___ Task material

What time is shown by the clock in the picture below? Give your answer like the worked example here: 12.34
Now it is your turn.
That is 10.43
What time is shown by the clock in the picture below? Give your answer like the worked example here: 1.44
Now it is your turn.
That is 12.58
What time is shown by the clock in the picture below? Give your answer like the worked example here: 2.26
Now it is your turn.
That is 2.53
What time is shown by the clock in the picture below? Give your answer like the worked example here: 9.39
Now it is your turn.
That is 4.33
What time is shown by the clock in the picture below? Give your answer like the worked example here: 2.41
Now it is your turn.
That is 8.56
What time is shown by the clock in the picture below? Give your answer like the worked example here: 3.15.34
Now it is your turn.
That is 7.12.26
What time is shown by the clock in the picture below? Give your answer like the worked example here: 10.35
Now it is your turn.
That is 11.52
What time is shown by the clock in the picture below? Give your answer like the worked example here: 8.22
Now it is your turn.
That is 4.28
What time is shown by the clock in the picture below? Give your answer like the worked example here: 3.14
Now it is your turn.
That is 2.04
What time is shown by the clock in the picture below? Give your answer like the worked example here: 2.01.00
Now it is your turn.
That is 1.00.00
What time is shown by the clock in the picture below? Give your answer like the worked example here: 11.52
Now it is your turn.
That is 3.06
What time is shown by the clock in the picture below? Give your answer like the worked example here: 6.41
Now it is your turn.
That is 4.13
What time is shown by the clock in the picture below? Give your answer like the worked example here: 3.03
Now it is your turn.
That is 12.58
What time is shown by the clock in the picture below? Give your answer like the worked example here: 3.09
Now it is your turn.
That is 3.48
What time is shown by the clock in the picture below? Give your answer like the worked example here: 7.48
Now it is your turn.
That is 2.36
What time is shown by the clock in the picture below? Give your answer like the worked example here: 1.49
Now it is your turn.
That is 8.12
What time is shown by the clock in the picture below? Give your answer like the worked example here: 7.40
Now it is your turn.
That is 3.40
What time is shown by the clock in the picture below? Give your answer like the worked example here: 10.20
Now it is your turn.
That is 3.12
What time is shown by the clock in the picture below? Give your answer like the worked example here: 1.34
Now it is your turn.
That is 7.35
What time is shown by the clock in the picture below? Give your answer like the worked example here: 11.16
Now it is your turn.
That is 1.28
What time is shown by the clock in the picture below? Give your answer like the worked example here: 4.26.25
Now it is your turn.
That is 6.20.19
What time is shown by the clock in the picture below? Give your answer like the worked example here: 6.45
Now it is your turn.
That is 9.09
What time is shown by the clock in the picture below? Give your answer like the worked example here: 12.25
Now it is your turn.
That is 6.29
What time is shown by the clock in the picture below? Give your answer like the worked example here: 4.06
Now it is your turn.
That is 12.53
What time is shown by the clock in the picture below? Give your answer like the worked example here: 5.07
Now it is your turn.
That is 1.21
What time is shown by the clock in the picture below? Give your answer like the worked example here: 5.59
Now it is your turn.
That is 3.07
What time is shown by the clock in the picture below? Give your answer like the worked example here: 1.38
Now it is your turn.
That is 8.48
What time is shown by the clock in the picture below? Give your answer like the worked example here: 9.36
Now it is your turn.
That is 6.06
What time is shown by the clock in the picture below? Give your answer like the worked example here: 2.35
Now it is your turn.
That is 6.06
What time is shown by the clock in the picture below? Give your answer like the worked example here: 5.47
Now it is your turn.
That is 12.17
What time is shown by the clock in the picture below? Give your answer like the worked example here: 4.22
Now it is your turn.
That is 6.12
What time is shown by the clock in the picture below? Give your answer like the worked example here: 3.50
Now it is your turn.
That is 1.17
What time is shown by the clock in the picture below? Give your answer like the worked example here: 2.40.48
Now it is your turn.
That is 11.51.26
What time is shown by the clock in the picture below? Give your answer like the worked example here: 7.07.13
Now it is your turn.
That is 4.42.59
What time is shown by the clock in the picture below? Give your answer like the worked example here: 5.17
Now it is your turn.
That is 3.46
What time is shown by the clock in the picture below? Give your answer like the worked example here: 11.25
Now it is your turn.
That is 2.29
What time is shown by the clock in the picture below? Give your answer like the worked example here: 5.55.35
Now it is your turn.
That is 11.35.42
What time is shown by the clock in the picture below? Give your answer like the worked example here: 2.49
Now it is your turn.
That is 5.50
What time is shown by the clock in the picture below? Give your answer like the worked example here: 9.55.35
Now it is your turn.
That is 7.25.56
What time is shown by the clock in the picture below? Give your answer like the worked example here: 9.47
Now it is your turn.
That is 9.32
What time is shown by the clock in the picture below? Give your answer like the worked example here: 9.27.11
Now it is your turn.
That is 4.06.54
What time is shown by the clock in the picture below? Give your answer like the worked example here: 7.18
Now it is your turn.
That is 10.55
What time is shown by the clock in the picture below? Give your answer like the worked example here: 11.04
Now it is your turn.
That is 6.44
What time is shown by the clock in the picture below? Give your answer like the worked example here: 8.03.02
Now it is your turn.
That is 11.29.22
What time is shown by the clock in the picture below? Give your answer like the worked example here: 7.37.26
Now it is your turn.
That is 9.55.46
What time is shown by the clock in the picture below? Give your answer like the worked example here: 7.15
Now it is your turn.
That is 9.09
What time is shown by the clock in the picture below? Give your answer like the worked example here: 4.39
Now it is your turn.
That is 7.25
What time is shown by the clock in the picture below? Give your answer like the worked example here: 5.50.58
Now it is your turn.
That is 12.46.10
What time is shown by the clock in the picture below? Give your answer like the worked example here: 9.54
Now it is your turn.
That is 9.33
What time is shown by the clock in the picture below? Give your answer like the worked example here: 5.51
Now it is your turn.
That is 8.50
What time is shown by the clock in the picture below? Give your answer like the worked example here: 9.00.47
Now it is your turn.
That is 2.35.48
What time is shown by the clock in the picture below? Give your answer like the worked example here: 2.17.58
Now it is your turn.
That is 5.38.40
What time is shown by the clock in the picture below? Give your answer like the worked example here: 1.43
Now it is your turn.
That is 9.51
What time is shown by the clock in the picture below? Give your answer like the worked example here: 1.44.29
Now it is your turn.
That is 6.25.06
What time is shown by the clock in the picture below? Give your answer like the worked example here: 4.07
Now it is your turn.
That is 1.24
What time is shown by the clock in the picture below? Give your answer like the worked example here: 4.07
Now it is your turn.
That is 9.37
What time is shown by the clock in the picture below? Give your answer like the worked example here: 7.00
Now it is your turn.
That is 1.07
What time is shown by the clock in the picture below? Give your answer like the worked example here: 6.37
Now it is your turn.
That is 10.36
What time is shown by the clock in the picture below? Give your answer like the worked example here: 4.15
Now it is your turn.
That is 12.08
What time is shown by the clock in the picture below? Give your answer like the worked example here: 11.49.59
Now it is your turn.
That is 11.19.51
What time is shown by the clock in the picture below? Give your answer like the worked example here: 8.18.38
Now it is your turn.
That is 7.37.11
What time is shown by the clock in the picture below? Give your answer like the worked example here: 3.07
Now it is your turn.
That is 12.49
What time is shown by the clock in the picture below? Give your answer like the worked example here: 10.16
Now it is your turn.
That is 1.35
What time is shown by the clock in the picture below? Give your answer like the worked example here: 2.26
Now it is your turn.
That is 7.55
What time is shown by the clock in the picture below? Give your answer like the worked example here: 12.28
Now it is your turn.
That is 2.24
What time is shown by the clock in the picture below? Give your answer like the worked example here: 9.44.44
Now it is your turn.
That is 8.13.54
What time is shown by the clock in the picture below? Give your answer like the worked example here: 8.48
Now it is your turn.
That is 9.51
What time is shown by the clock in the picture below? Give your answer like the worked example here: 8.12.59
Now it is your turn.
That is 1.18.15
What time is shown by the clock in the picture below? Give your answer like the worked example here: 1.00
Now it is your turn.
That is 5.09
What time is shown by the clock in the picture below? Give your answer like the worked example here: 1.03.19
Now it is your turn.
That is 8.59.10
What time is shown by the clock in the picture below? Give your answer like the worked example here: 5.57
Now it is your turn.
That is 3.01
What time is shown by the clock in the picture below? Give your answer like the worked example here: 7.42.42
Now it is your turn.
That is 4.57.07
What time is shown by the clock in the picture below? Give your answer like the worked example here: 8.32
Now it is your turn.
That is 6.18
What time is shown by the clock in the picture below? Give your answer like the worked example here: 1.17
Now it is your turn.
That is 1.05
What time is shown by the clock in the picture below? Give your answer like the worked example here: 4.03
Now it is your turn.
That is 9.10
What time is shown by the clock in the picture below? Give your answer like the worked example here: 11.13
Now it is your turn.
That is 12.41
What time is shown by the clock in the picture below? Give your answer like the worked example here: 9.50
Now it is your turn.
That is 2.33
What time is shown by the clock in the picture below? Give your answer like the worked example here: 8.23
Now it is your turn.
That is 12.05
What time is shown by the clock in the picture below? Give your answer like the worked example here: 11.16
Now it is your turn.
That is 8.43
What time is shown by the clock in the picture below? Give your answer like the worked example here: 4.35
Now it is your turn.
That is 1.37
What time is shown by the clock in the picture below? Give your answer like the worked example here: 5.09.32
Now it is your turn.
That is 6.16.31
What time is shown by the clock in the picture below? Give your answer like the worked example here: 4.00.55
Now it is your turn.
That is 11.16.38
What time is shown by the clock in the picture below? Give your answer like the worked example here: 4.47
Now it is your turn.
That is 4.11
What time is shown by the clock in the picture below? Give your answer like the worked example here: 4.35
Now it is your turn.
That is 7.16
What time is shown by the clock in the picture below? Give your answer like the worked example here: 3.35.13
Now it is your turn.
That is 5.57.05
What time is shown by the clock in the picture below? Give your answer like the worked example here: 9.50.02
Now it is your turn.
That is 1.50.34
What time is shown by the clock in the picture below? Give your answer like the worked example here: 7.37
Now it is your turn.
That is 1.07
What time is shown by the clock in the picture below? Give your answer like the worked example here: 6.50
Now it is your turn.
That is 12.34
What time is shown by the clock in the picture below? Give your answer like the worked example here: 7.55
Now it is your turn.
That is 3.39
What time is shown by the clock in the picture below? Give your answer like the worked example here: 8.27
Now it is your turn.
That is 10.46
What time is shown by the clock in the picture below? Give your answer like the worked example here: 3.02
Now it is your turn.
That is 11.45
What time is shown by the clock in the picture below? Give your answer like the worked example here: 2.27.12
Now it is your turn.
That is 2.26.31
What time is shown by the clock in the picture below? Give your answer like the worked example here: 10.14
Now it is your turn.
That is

______

Task goal:
Write out, word for word, the lines from the items above, starting at the line that contains "example here: 9.44.44" and ending with the line that contains "That is 6.18". Include both of those lines.

Solution:
What time is shown by the clock in the picture below? Give your answer like the worked example here: 9.44.44
Now it is your turn.
That is 8.13.54
What time is shown by the clock in the picture below? Give your answer like the worked example here: 8.48
Now it is your turn.
That is 9.51
What time is shown by the clock in the picture below? Give your answer like the worked example here: 8.12.59
Now it is your turn.
That is 1.18.15
What time is shown by the clock in the picture below? Give your answer like the worked example here: 1.00
Now it is your turn.
That is 5.09
What time is shown by the clock in the picture below? Give your answer like the worked example here: 1.03.19
Now it is your turn.
That is 8.59.10
What time is shown by the clock in the picture below? Give your answer like the worked example here: 5.57
Now it is your turn.
That is 3.01
What time is shown by the clock in the picture below? Give your answer like the worked example here: 7.42.42
Now it is your turn.
That is 4.57.07
What time is shown by the clock in the picture below? Give your answer like the worked example here: 8.32
Now it is your turn.
That is 6.18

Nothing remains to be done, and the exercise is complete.